Por outro lado, o que me incomoda é que a aparência de denúncia da reportagem não disfarça o viés de busca de audiência. Detalhes escabrosos dos assédios foram esmiuçados sem nenhum pudor na hora do jantar. Imagino quantos pais e mães devem ter sofrido para explicar aos pequenos o significado de vocábulos como “felação”. Pessoalmente, acho que crimes referentes à intimidade deveriam ser tratados apenas no âmbito judicial sigiloso – e não exibidos em estilo tabloide-sensacionalista. Existe gente que adora se lambuzar na baixaria alheia. Quanto mais escabrosa, mais salivam.

O ginecologista de São Paulo dopava as clientes, privando-as de qualquer reação, e aí se aproveitava do torpor das mulheres para satisfazer-se. Um nojo. Porém, parece-me que muitas vítimas – do conto do vigário, do bilhete falso, do mago sedutor ou do médium acusado – são adultos de posse de suas faculdades mentais; conscientes, lúcidos e orientados. Em crianças ou adolescentes, a falta de reação é compreensível; são tímidos, têm medo. No entanto, a passividade de muitas vítimas adultas sugere um excesso de candura, de ingenuidade inconcebível nos dias de hoje.
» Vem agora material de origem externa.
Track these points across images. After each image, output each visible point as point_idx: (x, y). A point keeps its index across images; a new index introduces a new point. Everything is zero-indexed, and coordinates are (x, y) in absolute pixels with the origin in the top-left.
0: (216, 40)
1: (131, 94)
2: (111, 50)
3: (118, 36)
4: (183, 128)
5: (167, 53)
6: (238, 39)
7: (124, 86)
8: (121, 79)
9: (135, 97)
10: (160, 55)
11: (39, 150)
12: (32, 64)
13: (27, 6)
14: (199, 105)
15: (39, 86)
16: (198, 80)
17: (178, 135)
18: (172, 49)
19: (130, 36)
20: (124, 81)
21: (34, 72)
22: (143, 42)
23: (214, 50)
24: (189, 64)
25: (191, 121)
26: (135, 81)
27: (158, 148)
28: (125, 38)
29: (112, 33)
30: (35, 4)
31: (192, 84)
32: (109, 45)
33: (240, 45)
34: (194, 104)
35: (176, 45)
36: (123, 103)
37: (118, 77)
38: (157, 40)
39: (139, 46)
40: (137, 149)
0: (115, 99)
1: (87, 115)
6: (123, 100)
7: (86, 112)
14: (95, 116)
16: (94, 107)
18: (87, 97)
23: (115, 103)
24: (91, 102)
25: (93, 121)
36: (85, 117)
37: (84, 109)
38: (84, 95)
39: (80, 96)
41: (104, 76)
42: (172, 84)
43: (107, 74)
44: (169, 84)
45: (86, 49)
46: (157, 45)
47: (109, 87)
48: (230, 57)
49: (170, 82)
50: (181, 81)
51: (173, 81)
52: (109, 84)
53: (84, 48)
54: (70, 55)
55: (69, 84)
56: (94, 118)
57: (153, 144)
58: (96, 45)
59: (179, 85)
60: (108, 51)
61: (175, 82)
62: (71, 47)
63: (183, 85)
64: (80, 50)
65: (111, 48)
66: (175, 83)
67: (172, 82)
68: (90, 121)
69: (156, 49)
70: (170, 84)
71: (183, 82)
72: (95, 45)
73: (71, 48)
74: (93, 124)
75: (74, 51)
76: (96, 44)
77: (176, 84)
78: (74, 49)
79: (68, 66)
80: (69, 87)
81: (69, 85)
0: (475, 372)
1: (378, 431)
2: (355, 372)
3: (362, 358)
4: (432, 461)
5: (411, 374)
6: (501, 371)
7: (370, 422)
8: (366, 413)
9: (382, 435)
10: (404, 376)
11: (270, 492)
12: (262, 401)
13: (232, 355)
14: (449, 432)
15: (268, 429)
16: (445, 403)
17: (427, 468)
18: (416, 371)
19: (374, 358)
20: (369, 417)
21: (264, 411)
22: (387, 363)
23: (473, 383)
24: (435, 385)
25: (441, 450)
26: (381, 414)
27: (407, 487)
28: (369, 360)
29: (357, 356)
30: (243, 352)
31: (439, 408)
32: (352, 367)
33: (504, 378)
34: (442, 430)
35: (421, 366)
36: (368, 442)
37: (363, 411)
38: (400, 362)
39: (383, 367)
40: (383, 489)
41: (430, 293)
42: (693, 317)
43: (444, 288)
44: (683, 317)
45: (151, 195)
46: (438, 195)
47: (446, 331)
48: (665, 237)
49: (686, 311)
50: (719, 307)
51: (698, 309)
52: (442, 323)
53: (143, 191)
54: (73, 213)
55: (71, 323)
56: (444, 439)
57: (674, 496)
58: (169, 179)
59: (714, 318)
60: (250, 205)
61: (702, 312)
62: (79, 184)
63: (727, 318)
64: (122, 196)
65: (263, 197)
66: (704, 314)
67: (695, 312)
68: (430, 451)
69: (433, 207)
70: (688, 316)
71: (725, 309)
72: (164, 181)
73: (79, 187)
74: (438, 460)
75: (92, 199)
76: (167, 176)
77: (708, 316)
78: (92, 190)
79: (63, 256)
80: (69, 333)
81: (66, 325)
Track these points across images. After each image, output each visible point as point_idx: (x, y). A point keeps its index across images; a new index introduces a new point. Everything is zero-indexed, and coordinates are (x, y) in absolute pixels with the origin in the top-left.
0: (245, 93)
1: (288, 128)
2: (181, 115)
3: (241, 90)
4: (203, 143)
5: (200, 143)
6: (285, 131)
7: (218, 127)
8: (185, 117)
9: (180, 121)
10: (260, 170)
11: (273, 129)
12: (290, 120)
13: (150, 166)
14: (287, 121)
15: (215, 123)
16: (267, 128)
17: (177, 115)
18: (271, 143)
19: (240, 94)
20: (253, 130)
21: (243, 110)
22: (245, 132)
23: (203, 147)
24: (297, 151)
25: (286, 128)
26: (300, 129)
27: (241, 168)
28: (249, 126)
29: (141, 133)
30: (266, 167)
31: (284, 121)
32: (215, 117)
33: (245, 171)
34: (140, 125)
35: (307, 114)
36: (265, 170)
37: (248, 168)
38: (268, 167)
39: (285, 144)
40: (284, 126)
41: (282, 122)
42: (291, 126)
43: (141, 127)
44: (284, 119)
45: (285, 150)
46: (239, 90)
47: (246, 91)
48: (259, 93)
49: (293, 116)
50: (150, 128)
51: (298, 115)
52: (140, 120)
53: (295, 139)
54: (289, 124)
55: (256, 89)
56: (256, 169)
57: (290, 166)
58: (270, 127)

Sejam eles trapaceiros, magos, poderosos, gurus ou médiuns, desconfiem. Se rolar agressão explícita ou velada gritem, peçam socorro, chamem a polícia. Sempre na hora, não deixem para depois. E, nas emergências, usem o velho e bom método: uma joelhada certeira nas partes íntimas de quem deseja violar as suas.